Peter Schreier has appeared on recordings of Bach’s St John Passion at least three times before. On RCA, in 1976, he sang the Evangelist and the tenor arias, alongside the Leipzig Thomaskirche Choir and the Leipzig Gewandhaus Orchestra. He did the same for Helmut Rilling on Sony in 1984. For Philips, in February 1988, he again sang the Evangelist and the tenor arias but also directed the performance. Here thirty years to the month after that, he is conducting the work in Bach’s own Leipzig church (or one of them). So he has been among Europe’s leading Evangelists but has also been conducting this work for many years both before and since he retired from singing. This was not a late addition to his musical art – he trained as a conductor as well as a singer – and lived with the vocal works of Bach since he was a boy chorister in Dresden. So, as you might imagine, there is a feeling of authority throughout this performance.

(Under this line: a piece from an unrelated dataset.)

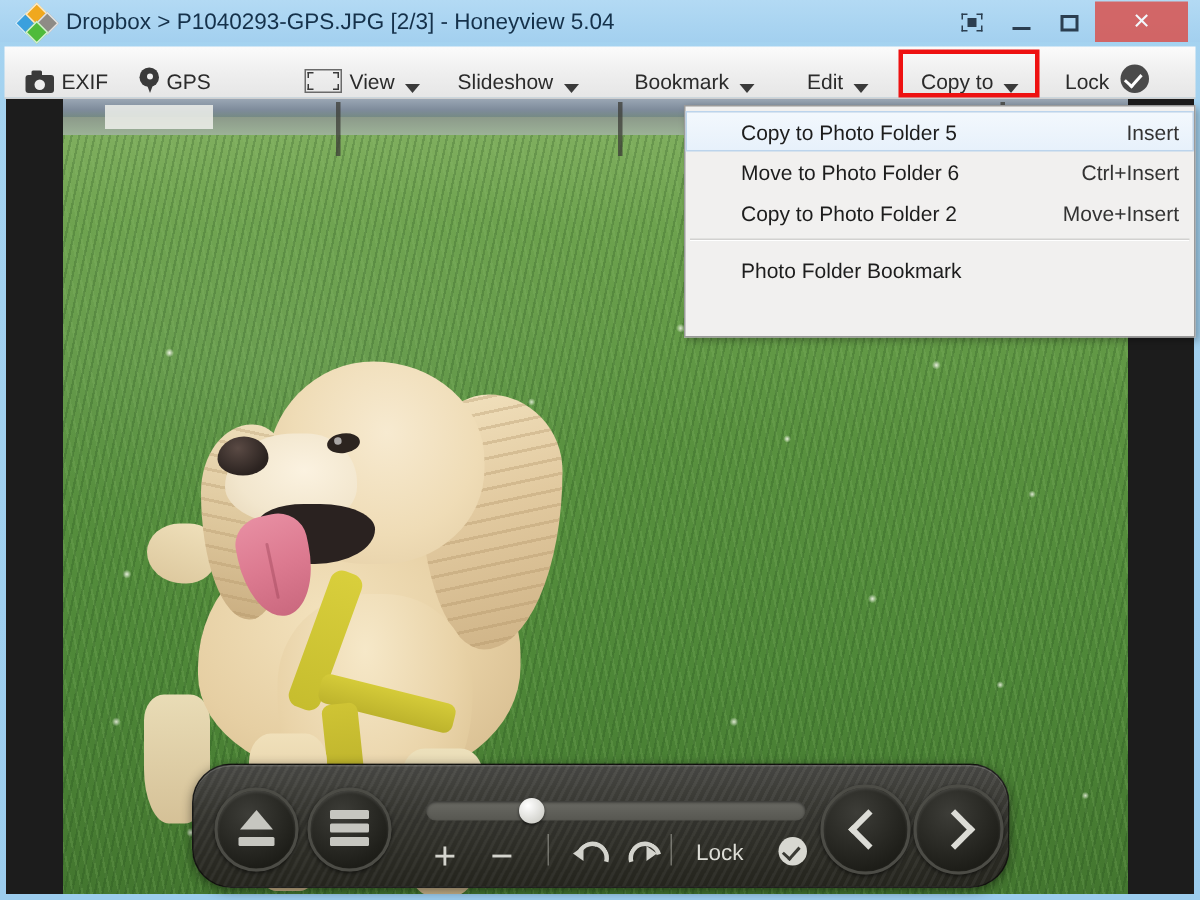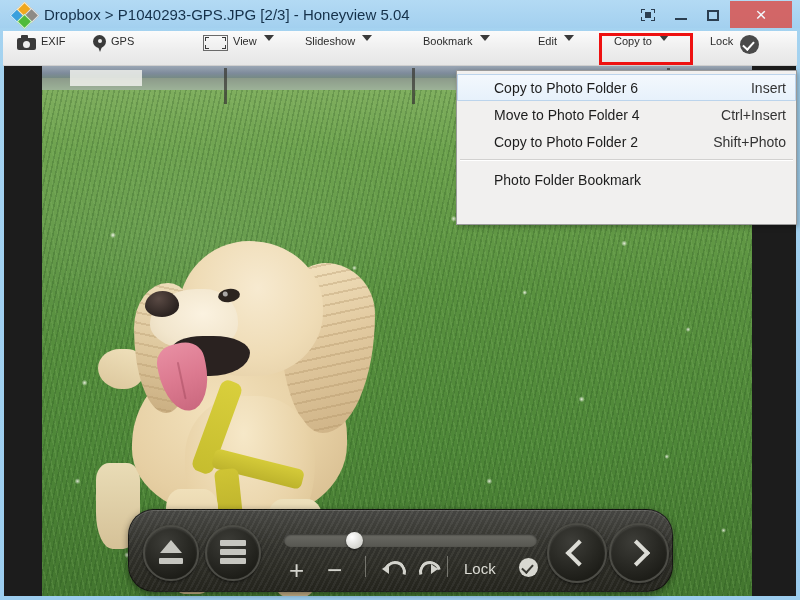"EXIF" .tb-item { align-items: flex-start -> flex-end; font-size: 11px -> 14px }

For the opening chorus – one of the greatest movements in all Bach – he favours a swifter tempo these days than he did in 1988, taking just 8:08 against the earlier 9:48. Of those modern versions I know, only Monica Huggett’s (7:43) and Richard Eggar’s (7:09) break that 8 minute barrier. Schreier’s account is splendid; urgent and compelling, with the repeated clashes of flutes and oboes well brought out, and the semiquaver string ostinato driving us on to the momentous events the Passion will unfold. The chamber choir (Sächsischer Kammerchor) is fine too, rhythmic, well-balanced and accurate. In fact they sing very well throughout, devotional in the chorales and passionately involved in the dramatic turba moments. Their singing of the wonderful last chorus Ruht wohl (Be at peace) is as consoling as it must be.

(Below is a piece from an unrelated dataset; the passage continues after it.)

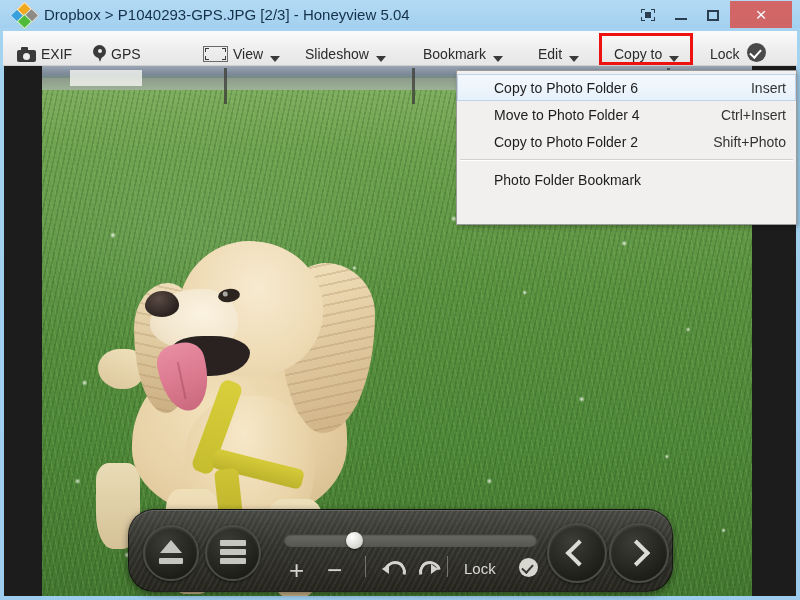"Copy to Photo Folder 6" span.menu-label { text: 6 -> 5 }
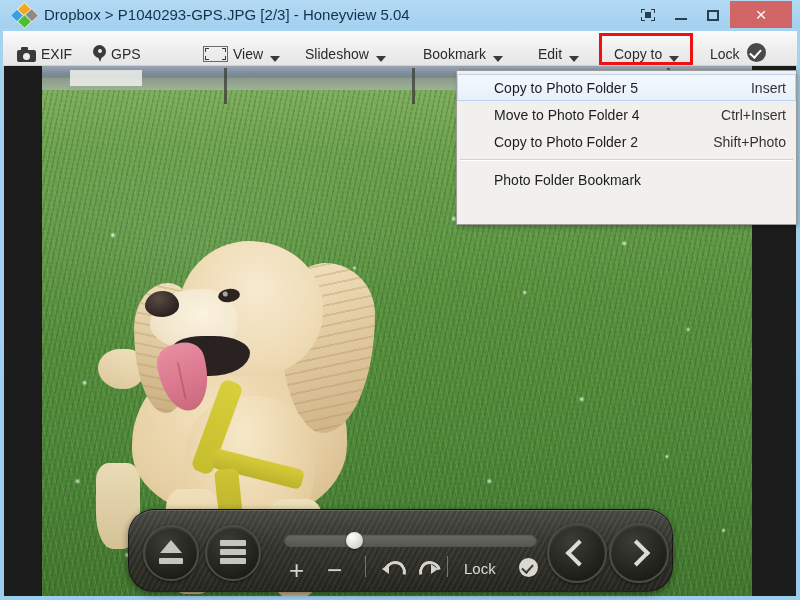"Move to Photo Folder 4" span.menu-label { text: 4 -> 6 }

The soloists vary however. Both the women are good. Alto Marie Henriette Reinhold is in fact very good, a true alto timbre (not a mezzo with some low notes), firm and rich in the opening aria, and moving in the great Es ist vollbracht! (It is fulfilled). Viktoria Wilson’s bright pure soprano mostly graces her music, touching in her first aria, if a bit more taxed and occasionally shrill in the Passion’s final aria on the death of Jesus Zerfliesse mein Herze. The Pilatus, Lars Conrad, also sings the bass arias and is excellent in both, especially when combining with the choir in Mein teurer Heiland (My precious Saviour). The bass, Egbert Junghanns, sings Jesus with gravitas, but sounds stretched by some moments in his longer contributions. The tenor arias from Patrick Grahl are fluently and attractively sung, and he copes well with the leaps in Ach mein Sinn (Ah my mind).

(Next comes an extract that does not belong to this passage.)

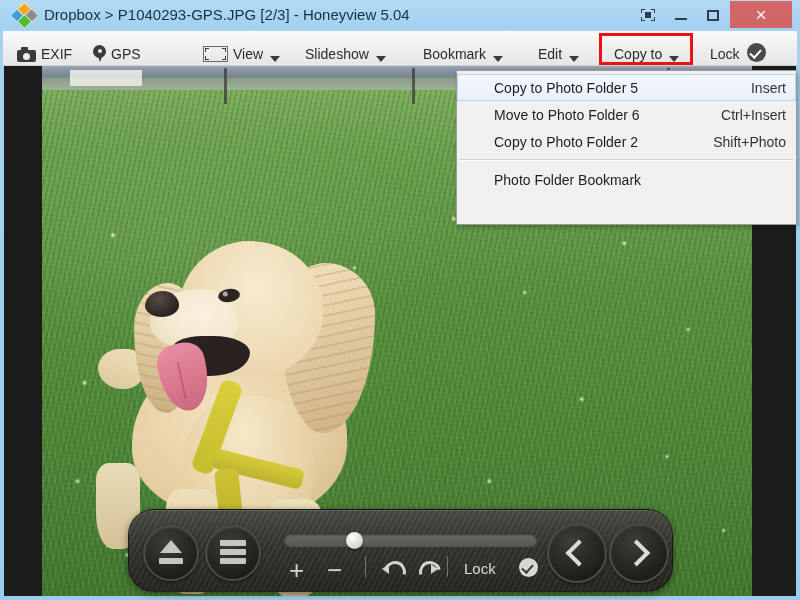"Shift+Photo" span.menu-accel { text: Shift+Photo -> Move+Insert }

The Evangelist, Martin Petzold, has an agreeable enough tenor, of the type we expect for the part, and has excellent diction (essential since he is effectively narrating the Passion story). But he struggles at a couple of points, such as the difficult arioso when he describes the crowing of the cock and Peter’s bitter weeping – Bach’s long melismatic phrases need better breath control here, though the result is not ineffective in suggesting a broken spirit. More worrying is the moment in Part 2 at 18c, where Petzold barks his lines about Barrabas being a murderer rather too histrionically, as if an enraged participant rather than a narrator.

The sound is good, the reverberation of Leipzig’s Thomaskirche adding bloom but never muddying the texture. The many instrumental obbligati are not only excellently played but vividly captured, as are the voices. It all feels live too but is rather more than a souvenir for those who have heard Bach sung in this church. It is an excellent St John Passion such as would have satisfied most of us if we had been there. There is a nice booklet with appropriate colour artwork from Hieronymous Bosch and others. It is not a sole library choice maybe, since the occasional solo vocal frailties of a live performance might not bear repeated listening, and there are so many fine studio versions. Schreier’s direction is splendid but so too was it in 1988 and that also has his Evangelist, a strong solo team and three extra arias from the 1725 version (the Philips recording was reissued by Newton). But I will enjoy the present recording also for its dedication, fine choral singing and the sense of a special occasion led in the perfect setting by a great Bachian.